=== Partes do exercício ===
1/ Repita sem alterações a parte do texto sobre o AfD que começa com as palavras que contêm "Quando o recém-fundado" e termina com "votação superou 7%.".
2/ No texto sobre o AfD, que percentual dos votos o partido obteve nas eleições de 2013?
3/ Escreva a continuação do texto sobre o AfD, começando logo após a última frase apresentada.

=== Trecho fornecido ===
Quando o recém-fundado AfD disputou as eleições de 2013, baseado exclusivamente numa plataforma anti-Euro, ele conseguiu 4.7% dos votos, faltando-lhe 0.3% para entrar no parlamento. Dois anos depois, durante as eleições europeias de 2014, o partido desenvolveu mais a fundo seu programa. Defendeu a energia nucelar, combateu o casamento igualitário e surfou na islamofobia; sua votação superou 7%.

Uma das razões por detrás do sucesso do AfD tem sido sua capacidade de adotar um discurso com contornos democráticos na crítica ao Euro. Ao contrário da França², nunca houve um referendo na Alemanha sobre o tema. Para Luke, procedimentos como estes fazem da AfD um polo de resistência democrática ao Euro, assemelhando-o aos que outrora resistiram ao nazismo

“O AfD tem se provado particularmente capaz, por enquanto, de se colocar a direita do CDU sem cair no pântano do neo-nazismo e dos populistas de cervejaria. Ele tem conquistado eleitores da direita assim como da esquerda, mas seu eixo de aglutinação obvio são os conservadores desiludidos, o nacionalismo alemão e a extrema direita órfã.” (HOCKENOS, 2015)

=== Extrato de dados ===
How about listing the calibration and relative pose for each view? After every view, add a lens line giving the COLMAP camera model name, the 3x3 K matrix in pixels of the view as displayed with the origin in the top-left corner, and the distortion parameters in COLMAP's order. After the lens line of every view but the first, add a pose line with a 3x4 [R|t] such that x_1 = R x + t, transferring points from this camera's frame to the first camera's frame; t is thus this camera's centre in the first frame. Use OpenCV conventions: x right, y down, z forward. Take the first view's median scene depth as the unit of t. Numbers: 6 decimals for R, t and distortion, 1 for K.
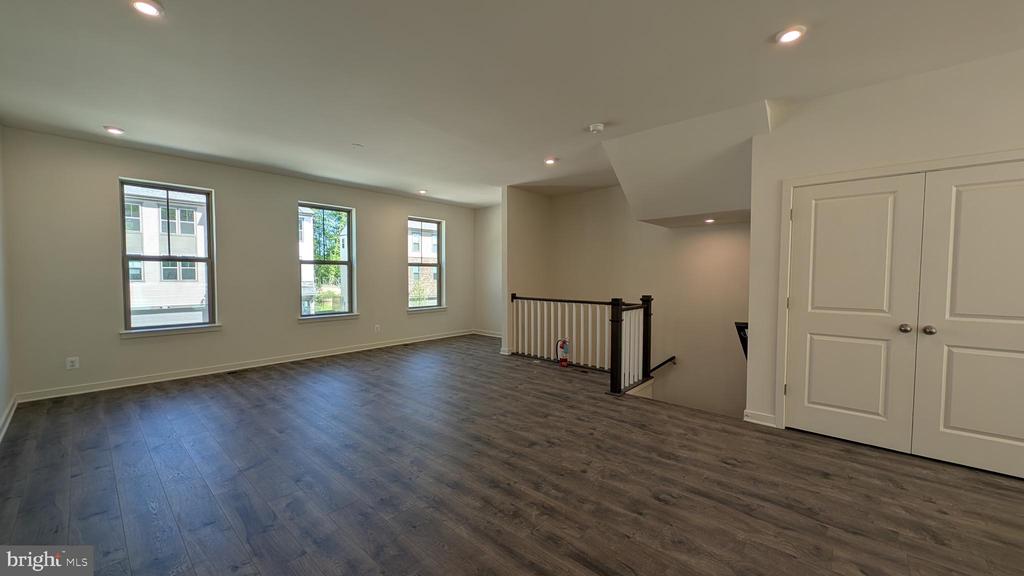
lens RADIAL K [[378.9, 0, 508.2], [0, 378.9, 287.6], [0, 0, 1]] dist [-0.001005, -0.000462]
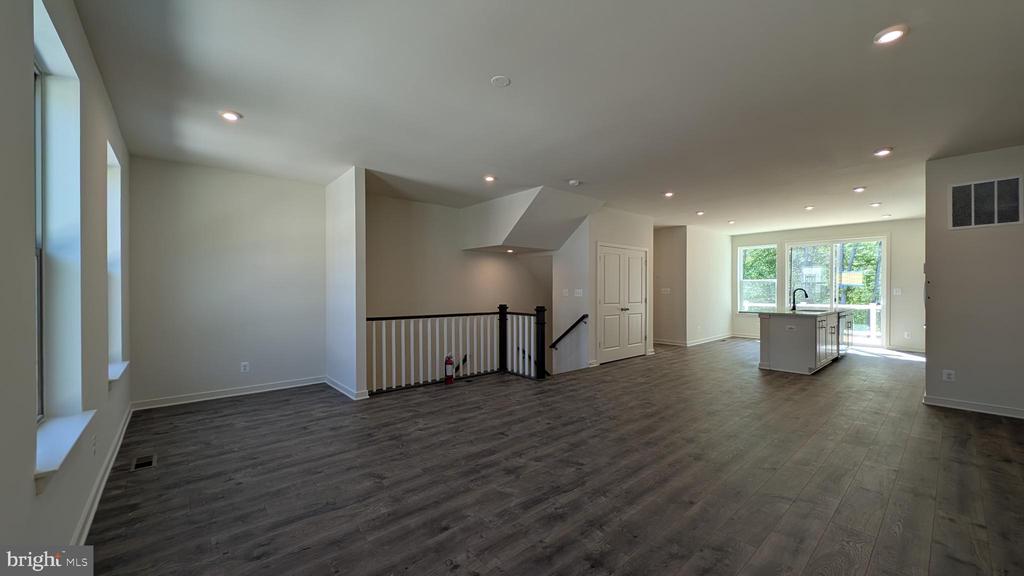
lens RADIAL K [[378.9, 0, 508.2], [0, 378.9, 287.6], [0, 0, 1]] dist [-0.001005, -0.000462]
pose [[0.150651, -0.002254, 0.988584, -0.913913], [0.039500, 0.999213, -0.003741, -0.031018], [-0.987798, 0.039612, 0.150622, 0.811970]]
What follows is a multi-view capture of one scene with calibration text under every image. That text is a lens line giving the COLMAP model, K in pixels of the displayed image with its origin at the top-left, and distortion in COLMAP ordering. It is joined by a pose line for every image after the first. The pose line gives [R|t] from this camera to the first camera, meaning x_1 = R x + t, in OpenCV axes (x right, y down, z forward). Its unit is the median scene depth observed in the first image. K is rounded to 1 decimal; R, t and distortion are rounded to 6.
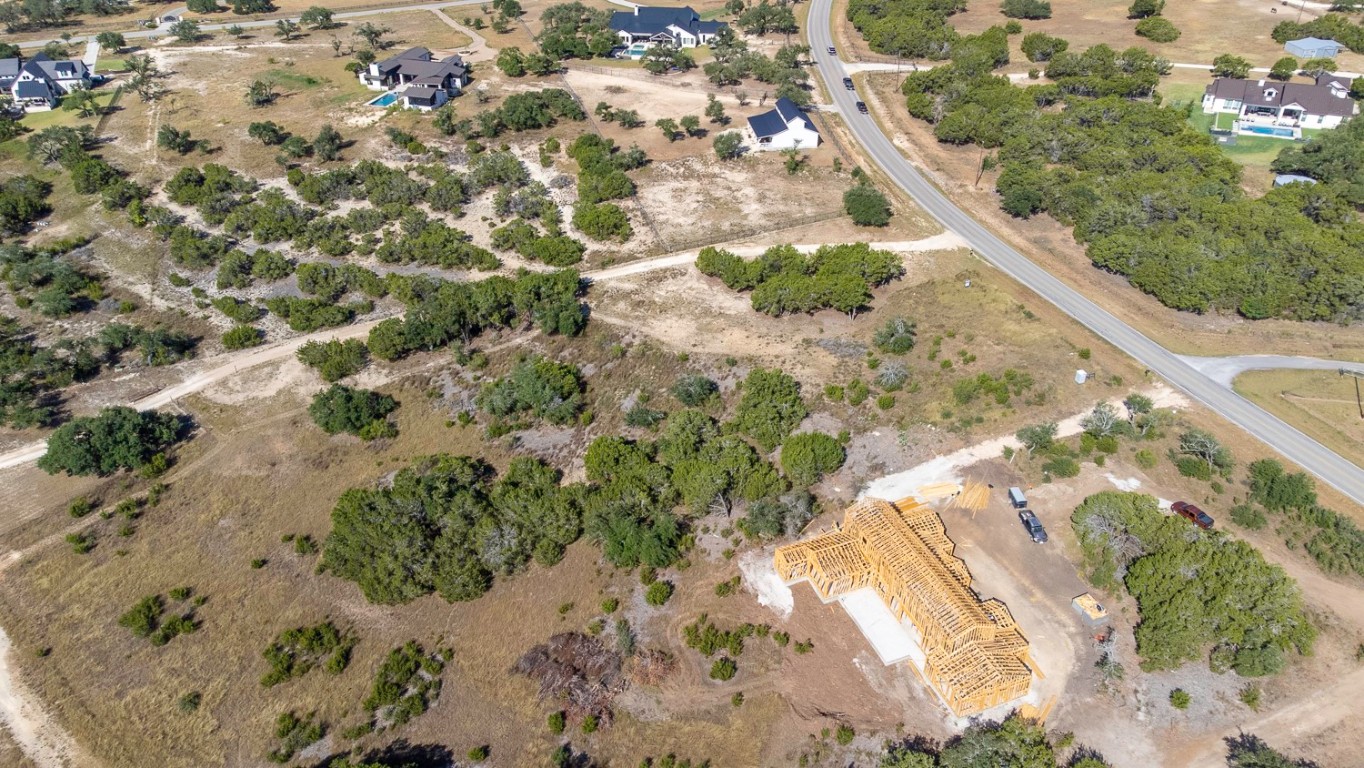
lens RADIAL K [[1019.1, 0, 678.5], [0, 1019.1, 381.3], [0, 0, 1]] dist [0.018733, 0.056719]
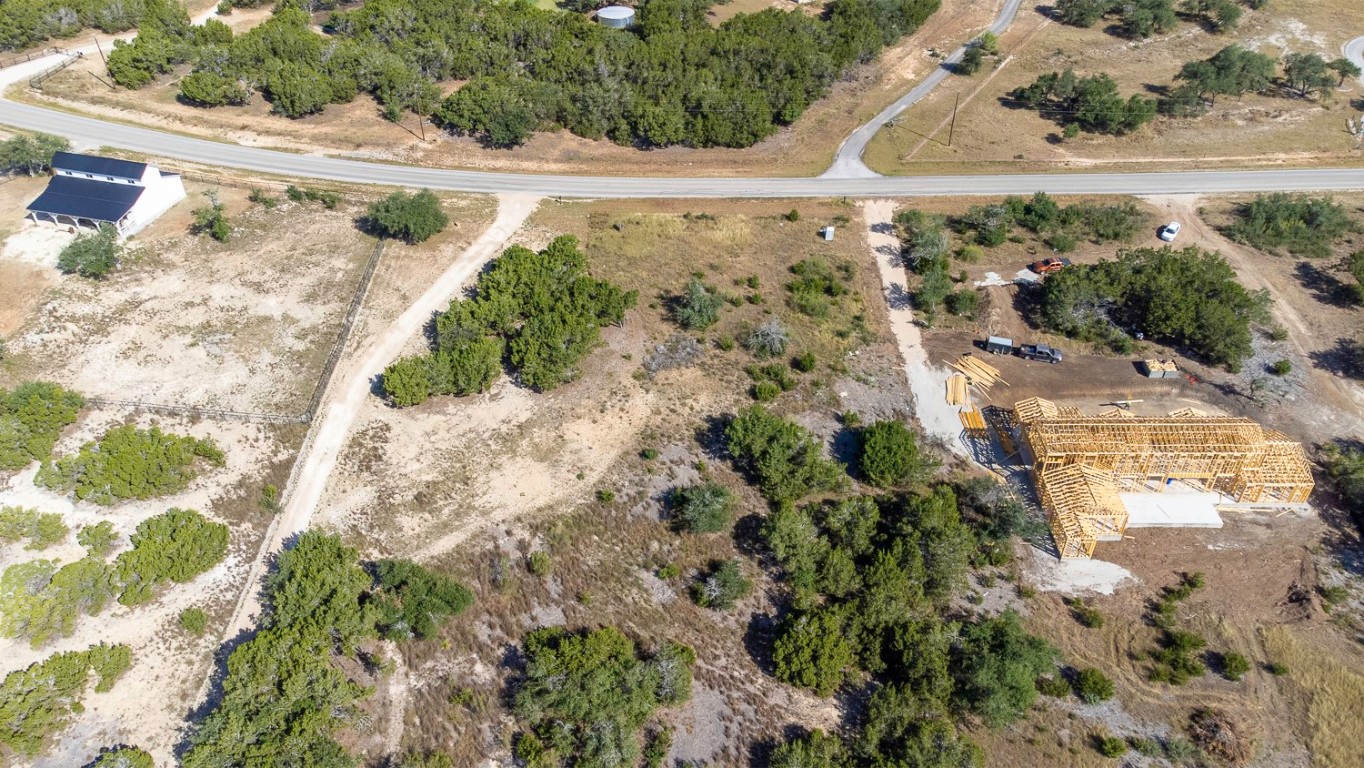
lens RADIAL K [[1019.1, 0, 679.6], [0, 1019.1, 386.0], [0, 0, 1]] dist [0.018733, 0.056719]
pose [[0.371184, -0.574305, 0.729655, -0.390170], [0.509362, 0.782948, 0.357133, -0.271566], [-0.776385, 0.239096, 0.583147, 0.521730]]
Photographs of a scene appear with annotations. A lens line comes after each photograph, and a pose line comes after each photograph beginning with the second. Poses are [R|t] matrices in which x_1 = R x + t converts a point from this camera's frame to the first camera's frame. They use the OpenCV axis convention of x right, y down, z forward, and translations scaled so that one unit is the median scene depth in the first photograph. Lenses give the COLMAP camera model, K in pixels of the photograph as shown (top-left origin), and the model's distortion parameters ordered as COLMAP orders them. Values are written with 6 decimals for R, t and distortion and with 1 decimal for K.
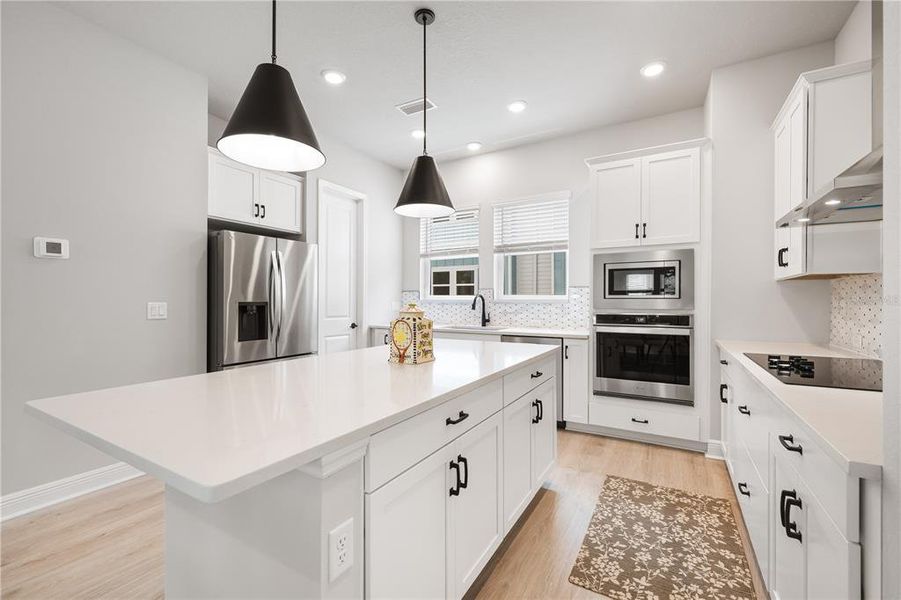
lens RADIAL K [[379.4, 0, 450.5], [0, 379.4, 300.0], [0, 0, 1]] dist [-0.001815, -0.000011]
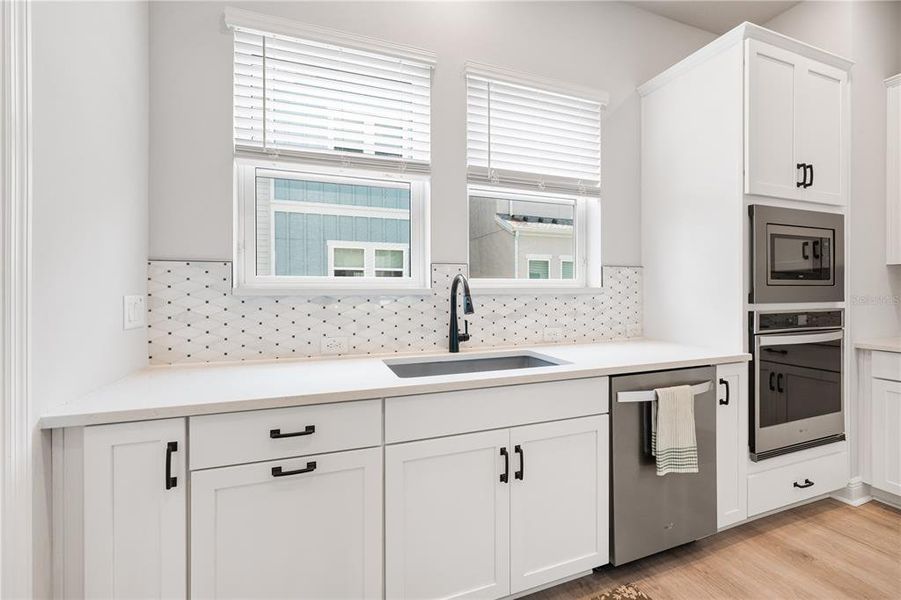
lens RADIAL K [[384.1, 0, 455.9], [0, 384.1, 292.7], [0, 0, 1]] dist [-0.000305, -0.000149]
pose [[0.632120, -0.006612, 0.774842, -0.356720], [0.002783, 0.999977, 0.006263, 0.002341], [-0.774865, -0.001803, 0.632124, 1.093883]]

=== Resultados das tarefas ===
1/
Quando o recém-fundado AfD disputou as eleições de 2013, baseado exclusivamente numa plataforma anti-Euro, ele conseguiu 4.7% dos votos, faltando-lhe 0.3% para entrar no parlamento. Dois anos depois, durante as eleições europeias de 2014, o partido desenvolveu mais a fundo seu programa. Defendeu a energia nucelar, combateu o casamento igualitário e surfou na islamofobia; sua votação superou 7%.

2/ O AfD obteve 4.7% dos votos.

3/
A dinâmica política interna nos países do norte do Euro caminha em direção oposta às do sul, do qual a vitória eleitoral do Syriza é a melhor expressão. Houve, dentro deste cenário, esparsas porem importantes manifestação de solidariedade alemã com a Grécia, como um abaixo-assinado organizado pela Confederação Sindical da Alemanha e o IG Metall (duas das principais entidades sindicais do país) além de alguns parlamentares socialdemocratas. As mobilizações anti-Troika organizadas por Die Linke, principal partido antiausteridade do país, também são dignas de menção, mas o espirito geral da política em Berlin é antigrego. (HOFMANN; ET AL, 2005)

A provável eleição da AfD ao parlamento alemão em 2017, apesar de histórica, não fará com que a CDU deixe de representar o grosso da direita nacional. Ela indica, porém, o surgimento de um importante centro de pressão parlamentar por políticas ainda mais extremas na Troika. Possível indicativo deste endurecimento foi a crise cipriota de 2013, em que pela primeira vez um país foi quase expulso da zona do euro.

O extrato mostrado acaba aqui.